+++ GIVEN DATA +++

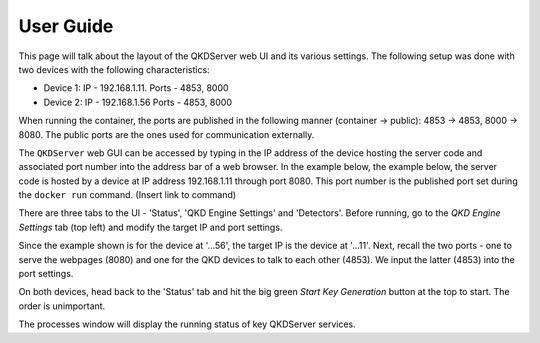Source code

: ==========
User Guide
==========

This page will talk about the layout of the QKDServer web UI and its various settings. The following setup was done with two devices with the following characteristics:

* Device 1: IP - 192.168.1.11. Ports - 4853, 8000
* Device 2: IP - 192.168.1.56  Ports - 4853, 8000

When running the container, the ports are published in the following manner (container -> public): 4853 -> 4853, 8000 -> 8080. The public ports are the ones used for
communication externally.

The ``QKDServer`` web GUI can be accessed by typing in the IP address of the device hosting the server code and associated port number into the address bar of a web browser.
In the example below, the example below, the server code is hosted by a device at IP address 192.168.1.11 through port 8080. This port number is the published port set
during the ``docker run`` command. (Insert link to command)

.. image:: ./Images/FullScreen.png

There are three tabs to the UI -  'Status', 'QKD Engine Settings' and 'Detectors'. Before running, go to the *QKD Engine Settings* tab (top left) and modify the target IP 
and port settings. 

.. image:: ./Images/NetworkConnectionSettings.png

Since the example shown is for the device at '...56', the target IP is the device at '...11'. Next, recall the two ports - one to serve the webpages (8080) and one for the QKD devices to talk to each other (4853). We input the latter (4853) into the port settings.

On both devices, head back to the 'Status' tab and hit the big green *Start Key Generation* button at the top to start. The order is unimportant.

.. image:: ./Images/ProcessStatuses.png

The processes window will display the running status of key QKDServer services.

+++

▸ **WORK TO BE COMPLETED**
Print exactly the lines from the one containing "On both devices, head" through the last line of the records above, both included.

▸ **WORKED SOLUTION**
On both devices, head back to the 'Status' tab and hit the big green *Start Key Generation* button at the top to start. The order is unimportant.

.. image:: ./Images/ProcessStatuses.png

The processes window will display the running status of key QKDServer services.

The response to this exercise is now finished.